There is a certain independence in the Norwegian’s character that quickly rebels at being ordered about and commanded by a lordly domineering disposition, and the traveller will find that in Norway, as in all other lands, politeness, which costs but little, accomplishes much; and if you travel through the country with kind words, and the happy disposition to make the best of everything, the natives will give you no cause to complain of their treatment, and you will leave their land with the warmest regard for their kindness and hospitality.
Whoever has the time at his disposal, and the inclination to make a journey through Norway, Sweden, and Denmark, will return much benefited in health by the pure and invigorating sea and mountain air, with a rich store of unfading memory pictures of beautiful waterfalls, valleys with grand rock formations, winding fjords, stupendous glaciers, and a combination of ocean and mountain scenery such as is seen in no other land,—all illumined by days of unending light, and the midnight sunbeams of a sun which has no setting.

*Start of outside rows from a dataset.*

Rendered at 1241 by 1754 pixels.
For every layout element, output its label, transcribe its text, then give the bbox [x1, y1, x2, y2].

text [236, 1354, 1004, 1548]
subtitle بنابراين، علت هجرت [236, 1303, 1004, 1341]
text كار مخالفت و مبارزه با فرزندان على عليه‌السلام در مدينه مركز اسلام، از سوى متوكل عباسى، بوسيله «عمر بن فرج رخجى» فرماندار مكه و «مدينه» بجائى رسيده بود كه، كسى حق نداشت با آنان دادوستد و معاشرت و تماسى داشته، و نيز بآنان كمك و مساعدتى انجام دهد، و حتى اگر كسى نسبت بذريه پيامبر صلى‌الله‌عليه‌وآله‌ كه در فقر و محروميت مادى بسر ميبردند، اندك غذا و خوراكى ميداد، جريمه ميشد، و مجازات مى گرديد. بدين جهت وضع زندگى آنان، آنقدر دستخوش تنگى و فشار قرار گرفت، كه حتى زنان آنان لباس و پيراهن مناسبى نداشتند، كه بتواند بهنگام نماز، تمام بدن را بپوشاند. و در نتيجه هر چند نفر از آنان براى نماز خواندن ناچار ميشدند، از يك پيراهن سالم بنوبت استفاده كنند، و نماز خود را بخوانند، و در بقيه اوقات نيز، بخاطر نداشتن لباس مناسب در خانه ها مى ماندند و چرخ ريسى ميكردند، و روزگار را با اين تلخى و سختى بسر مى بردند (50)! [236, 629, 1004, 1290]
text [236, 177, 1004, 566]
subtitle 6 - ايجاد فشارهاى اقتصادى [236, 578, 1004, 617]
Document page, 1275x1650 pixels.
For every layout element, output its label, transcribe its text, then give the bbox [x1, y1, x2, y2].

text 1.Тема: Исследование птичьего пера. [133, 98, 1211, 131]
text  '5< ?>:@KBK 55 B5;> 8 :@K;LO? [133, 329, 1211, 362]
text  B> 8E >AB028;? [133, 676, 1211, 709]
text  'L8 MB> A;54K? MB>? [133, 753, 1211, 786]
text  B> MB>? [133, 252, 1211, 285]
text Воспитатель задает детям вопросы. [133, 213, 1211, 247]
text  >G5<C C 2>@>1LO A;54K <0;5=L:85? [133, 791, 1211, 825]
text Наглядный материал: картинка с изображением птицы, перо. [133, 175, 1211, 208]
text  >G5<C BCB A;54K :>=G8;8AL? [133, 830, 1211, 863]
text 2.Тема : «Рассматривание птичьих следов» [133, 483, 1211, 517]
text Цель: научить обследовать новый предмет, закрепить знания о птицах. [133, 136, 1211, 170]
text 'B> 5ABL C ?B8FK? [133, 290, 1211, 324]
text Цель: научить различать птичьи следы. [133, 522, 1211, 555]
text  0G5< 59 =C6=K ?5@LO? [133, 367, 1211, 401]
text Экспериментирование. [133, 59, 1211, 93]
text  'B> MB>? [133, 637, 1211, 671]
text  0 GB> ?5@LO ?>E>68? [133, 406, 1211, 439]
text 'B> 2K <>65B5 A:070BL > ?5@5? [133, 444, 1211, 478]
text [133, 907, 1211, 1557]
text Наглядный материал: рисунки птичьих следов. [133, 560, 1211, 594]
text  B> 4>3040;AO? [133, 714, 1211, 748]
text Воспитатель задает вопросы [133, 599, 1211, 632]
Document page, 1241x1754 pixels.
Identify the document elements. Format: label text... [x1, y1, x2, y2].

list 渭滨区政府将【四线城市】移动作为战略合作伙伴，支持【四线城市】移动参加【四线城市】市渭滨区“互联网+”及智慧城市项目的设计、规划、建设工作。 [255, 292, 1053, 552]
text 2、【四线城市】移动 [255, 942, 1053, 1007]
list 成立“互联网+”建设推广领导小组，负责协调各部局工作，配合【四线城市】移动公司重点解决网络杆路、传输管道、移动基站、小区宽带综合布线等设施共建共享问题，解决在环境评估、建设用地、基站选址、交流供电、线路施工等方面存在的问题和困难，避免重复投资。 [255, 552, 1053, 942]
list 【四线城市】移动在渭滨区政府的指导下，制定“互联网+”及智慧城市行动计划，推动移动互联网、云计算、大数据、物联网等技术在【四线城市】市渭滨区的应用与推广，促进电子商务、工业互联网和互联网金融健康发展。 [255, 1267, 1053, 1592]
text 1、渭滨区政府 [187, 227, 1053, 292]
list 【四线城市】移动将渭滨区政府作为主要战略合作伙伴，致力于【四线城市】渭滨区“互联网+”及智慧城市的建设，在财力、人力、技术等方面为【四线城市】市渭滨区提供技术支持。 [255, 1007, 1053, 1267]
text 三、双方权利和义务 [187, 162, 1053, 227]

The added remembrance of the interesting life and customs of the inhabitants of the North and their kindly treatment while sojourning among them, the pleasant memories of the charming city of Stockholm, with its unrivalled surroundings, Copenhagen with its treasury of art, and the historical and legendary souvenirs clustering around the old castles of Denmark, will always prove a source of unfailing enjoyment which neither time nor adversity can take away.